Produire un spectacle vivant va bien au-delà d’un acte d’écriture dramatique, s’apparentant à une véritable entreprise nécessitant une gestion rigoureuse, selon les recommandations publiées sur ce site de production. Entre la licence, la structure juridique, le budget prévisionnel, les droits sociaux, la sécurité et la billetterie, la transformation d’une idée artistique en projet concret exige des fondations solides et une planification méthodique.
Poser les fondations et clarifier les rôles
Avant de lancer une production, qu’il s’agisse d’une tournée régionale ou d’une création en lieu établi, il est impératif de formuler l’intention artistique et de cibler précisément le public. Sur le plan structurel, le choix de la forme juridique — telle qu’une association loi 1901 ou une SAS culturelle — doit s’aligner sur les ressources et l’ambition du projet. De plus, la répartition des rôles dès le départ s’avère indispensable pour éviter l’épuisement des équipes : un tableau des responsabilités permet de formaliser qui pilote la production, la coordination, le budget ou la communication.

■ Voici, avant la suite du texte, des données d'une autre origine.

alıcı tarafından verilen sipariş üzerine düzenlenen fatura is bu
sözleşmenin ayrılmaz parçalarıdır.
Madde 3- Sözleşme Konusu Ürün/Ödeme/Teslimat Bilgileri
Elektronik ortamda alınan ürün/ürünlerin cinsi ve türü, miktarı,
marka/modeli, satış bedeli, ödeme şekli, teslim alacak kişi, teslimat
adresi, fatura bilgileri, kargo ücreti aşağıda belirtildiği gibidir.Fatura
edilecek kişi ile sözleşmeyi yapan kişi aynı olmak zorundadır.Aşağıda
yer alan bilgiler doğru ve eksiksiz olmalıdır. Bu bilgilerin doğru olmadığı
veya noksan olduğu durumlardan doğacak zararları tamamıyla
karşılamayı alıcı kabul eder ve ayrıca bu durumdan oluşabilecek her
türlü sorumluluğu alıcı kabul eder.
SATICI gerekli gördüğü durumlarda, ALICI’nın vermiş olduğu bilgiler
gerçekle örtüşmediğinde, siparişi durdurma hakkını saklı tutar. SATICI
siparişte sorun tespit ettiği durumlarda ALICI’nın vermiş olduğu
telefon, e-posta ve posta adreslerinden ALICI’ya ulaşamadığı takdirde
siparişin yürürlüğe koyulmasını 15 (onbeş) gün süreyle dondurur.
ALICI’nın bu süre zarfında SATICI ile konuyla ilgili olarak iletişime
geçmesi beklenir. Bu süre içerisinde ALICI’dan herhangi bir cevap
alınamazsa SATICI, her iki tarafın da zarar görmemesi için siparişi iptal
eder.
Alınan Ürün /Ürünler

Assurer la clarté opérationnelle et le rétroplanning
Un calendrier solide, structuré sous forme de rétroplanning, permet d’anticiper chaque étape cruciale :
- T-60 : Finalisation du concept, de la date, du lieu, du budget indicatif et des premières demandes, marquant le début des actions par responsable.
- T-30 : Confirmation des contrats, des prestataires, de la logistique et lancement de la communication.
- T-7 : Vérification des plans de sécurité, des répétitions et de la billetterie opérationnelle.
Enfin, la nomination par écrit d’un chef de projet et d’un régisseur technique, combinée à l’utilisation de documents de référence partagés tels que les contrats et les riders techniques, garantit la fluidité des interventions et la sécurité de l’événement.